Summing the above gives a runtime of 831.588 seconds for the OPTICS ordering, with an additional 7.127 seconds for the extraction (total 838.715 seconds with extraction).
cdist OPTICS¶
The cdist OPTICS implementation conforms more to the scikit-learn API, and can be run in a single step:
With a runtime of 56474.643 seconds, the cdist OPTICS runs more than 67 times slower then the balltree OPTICS implementation. Memory usage for cdist OPTICS is 150MB (balltree OPTICS stays at 250MB).
Implications¶
The cdist implementation of OPTICS is basically invariant in runtime with respect to epsilon parameter value. Memory usage is O(n), but runtime is O(n^2). The balltree implementation is same with regard to memory [O(n)], but runs in O(n*log(n)) time for reasonable values of epsilon; as epsilon approaches infinity, the expected run time approaches O(n^2). The general runtime expectation for the balltree version of OPTICS is shown below.
Basically, smaller query distance results in more objects, but they process faster due to having small list to sort, and having smaller numbers of points to calculate distances for. As dataset get larger, it may be appropriate to run small epsilon values and agglomerate to larger objects.
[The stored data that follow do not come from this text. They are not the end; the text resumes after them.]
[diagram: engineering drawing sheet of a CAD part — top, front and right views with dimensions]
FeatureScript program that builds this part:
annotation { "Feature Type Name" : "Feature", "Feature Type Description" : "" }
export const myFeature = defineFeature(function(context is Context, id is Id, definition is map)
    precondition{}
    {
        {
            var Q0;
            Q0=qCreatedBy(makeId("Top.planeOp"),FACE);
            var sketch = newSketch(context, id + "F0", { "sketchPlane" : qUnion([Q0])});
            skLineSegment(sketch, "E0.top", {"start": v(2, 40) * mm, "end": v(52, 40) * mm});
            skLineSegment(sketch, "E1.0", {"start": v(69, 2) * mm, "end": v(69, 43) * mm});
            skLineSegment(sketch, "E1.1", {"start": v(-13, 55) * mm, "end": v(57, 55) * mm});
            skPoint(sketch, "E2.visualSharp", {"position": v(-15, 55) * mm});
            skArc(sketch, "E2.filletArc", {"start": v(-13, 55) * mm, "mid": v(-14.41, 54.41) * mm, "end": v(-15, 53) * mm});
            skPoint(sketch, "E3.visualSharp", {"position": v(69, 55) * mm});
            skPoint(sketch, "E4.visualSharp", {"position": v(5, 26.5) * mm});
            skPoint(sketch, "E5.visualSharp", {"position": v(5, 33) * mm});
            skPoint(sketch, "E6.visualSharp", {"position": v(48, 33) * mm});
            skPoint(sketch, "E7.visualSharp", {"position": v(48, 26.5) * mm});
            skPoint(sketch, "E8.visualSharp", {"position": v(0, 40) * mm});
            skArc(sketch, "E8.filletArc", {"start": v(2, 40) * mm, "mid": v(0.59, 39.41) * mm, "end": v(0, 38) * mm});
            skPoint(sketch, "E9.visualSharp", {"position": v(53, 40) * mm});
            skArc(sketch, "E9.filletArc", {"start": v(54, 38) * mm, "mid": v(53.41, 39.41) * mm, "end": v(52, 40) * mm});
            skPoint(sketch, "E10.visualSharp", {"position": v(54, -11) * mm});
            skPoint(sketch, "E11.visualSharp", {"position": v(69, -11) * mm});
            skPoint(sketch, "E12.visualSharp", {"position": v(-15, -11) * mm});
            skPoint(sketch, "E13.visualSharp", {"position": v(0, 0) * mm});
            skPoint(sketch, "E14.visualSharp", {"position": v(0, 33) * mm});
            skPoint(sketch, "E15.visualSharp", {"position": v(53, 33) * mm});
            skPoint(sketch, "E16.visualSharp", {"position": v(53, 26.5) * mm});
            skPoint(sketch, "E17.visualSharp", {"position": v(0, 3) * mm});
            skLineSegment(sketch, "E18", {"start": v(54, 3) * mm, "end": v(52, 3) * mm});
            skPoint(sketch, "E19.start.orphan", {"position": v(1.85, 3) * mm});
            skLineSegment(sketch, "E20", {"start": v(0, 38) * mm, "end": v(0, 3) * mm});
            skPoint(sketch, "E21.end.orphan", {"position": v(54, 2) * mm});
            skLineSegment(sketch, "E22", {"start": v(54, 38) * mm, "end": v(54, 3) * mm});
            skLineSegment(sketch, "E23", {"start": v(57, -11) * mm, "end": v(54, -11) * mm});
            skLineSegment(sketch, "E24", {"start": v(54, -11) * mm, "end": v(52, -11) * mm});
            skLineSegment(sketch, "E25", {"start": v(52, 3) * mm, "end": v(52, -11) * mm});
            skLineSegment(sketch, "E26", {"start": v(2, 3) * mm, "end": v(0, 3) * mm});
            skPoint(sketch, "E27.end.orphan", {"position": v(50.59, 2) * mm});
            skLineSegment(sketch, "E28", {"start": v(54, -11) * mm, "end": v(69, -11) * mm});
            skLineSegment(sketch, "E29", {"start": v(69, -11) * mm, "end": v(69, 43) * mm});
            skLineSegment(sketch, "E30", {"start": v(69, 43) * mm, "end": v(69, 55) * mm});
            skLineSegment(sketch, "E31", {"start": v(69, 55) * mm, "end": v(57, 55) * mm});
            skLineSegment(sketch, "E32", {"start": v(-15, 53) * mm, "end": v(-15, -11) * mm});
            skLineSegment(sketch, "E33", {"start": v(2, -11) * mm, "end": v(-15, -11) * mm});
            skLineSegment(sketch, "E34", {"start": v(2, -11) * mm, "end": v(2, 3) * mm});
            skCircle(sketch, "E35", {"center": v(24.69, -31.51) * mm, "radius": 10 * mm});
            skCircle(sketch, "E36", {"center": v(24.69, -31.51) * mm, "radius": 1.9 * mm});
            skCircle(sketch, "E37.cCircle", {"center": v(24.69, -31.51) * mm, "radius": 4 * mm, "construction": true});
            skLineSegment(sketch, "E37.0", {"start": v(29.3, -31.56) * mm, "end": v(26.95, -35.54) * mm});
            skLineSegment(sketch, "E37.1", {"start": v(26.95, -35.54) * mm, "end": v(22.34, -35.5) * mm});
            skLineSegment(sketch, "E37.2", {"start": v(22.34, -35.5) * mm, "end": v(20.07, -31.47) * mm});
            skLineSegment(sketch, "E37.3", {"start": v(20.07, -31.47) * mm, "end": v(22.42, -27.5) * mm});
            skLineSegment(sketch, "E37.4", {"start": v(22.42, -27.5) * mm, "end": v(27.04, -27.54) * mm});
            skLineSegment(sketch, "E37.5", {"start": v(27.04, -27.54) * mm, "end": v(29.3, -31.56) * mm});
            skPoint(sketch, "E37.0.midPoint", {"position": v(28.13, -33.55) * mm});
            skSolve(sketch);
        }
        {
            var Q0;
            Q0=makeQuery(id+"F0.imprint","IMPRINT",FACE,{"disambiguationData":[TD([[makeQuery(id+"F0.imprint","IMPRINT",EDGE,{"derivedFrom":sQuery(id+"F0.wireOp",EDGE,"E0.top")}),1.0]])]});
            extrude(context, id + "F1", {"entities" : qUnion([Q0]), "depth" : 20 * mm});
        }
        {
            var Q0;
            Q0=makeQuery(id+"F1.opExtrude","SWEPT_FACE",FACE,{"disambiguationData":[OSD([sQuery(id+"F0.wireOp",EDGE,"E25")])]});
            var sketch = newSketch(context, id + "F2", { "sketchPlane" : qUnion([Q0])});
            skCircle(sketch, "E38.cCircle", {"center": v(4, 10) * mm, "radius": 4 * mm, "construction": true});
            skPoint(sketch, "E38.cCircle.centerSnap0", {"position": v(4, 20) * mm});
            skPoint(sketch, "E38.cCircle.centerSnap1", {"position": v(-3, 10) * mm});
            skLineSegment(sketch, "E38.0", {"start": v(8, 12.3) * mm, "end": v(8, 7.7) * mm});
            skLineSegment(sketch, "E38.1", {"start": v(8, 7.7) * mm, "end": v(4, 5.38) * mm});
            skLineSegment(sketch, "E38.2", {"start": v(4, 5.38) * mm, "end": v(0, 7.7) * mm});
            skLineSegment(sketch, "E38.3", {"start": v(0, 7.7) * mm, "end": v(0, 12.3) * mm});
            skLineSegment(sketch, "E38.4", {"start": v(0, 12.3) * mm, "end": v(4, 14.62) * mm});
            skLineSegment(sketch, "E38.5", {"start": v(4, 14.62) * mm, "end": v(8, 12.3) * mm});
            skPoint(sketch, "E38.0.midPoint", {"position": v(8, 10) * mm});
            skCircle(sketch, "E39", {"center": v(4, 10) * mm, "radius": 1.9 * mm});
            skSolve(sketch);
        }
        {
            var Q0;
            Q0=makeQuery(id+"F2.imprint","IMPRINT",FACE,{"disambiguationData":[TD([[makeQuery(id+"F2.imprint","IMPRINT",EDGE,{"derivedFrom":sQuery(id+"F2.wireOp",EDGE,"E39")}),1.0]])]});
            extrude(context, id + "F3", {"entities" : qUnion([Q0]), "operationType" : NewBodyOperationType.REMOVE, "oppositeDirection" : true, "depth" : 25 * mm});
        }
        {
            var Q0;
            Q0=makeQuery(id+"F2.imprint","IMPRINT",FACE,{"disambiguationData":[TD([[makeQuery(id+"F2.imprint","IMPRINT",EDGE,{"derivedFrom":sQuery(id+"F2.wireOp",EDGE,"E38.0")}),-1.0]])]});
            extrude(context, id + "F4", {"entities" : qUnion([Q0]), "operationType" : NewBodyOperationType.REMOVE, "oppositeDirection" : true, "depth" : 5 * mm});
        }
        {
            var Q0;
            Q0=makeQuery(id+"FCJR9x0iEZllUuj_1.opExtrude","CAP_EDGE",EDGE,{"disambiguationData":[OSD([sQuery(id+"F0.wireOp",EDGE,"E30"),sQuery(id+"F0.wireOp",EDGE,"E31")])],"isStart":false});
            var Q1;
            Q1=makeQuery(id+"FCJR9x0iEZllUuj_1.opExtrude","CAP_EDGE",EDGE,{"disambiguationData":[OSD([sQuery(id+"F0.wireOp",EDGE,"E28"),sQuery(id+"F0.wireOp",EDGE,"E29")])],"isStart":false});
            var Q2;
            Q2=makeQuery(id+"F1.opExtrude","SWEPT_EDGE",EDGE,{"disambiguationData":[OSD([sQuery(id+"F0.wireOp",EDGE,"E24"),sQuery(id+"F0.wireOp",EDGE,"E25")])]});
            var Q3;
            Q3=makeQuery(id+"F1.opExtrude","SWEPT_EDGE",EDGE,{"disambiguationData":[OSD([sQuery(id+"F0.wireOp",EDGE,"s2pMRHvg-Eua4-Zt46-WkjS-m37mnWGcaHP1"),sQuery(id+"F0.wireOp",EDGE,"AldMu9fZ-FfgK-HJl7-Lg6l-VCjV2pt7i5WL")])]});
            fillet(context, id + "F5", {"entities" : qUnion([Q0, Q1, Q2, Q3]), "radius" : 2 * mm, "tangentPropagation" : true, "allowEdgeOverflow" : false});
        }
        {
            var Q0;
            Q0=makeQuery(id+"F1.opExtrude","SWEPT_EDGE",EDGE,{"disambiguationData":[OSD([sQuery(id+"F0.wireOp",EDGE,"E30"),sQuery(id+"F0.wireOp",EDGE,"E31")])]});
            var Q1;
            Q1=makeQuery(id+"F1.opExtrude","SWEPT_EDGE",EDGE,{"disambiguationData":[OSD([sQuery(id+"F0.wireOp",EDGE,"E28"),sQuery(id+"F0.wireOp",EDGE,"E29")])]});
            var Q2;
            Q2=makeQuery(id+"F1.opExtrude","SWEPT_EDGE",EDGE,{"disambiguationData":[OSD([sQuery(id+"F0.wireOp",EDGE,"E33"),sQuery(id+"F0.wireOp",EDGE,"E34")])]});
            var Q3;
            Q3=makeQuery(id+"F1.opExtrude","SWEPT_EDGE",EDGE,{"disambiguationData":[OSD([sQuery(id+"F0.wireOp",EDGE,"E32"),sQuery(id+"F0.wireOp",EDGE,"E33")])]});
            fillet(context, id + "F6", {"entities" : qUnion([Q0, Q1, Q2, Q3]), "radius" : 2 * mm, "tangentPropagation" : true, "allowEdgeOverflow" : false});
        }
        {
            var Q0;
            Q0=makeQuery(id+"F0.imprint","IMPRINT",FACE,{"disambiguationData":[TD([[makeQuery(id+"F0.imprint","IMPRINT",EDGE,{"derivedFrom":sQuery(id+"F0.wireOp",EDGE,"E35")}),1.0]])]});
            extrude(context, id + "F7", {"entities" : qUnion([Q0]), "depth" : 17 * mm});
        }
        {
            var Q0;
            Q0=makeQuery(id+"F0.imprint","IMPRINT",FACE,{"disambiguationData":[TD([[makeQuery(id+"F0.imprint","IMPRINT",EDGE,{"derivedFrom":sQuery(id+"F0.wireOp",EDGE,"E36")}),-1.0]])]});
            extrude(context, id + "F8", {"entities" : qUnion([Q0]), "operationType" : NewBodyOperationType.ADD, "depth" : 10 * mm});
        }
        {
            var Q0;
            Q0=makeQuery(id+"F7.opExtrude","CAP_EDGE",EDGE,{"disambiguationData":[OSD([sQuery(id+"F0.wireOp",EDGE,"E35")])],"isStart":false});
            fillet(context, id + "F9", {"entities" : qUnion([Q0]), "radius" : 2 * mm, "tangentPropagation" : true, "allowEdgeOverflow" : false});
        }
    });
Increasing the number of points by expanding the scan radius would result in a linear or sublinear increase in processing time for balltree OPTICS; for cdist, the increase would be exponential (doubling density of points without expanding the range would cause balltree OPTICS to increase exponentially as well).
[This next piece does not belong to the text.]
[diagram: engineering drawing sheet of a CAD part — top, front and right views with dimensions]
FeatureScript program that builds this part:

In summery, the order of magnitude difference in processing time is expected to widen with larger datasets, especially with datasets that are sparse.
Scikit-learn thoughts¶
There is currently a gap in scikits learn for handling large unlabeled data sets, as pointed out by Andy.
Processing data sets in the billions is only feasible in OPTICS by utilizing focal processing and spatial query trees. The balltree algorithm could be brought more in line with the scikit-learn API by constructing the balltree, running prep_optics, and building the ordering with the ‘fit’ method. The extraction to DBSCAN could be called using ‘predict’.
Since balltree implements 20 different distance metrics, extending OPTICS to take different distance metrics should simply be a matter of passing a construction flag.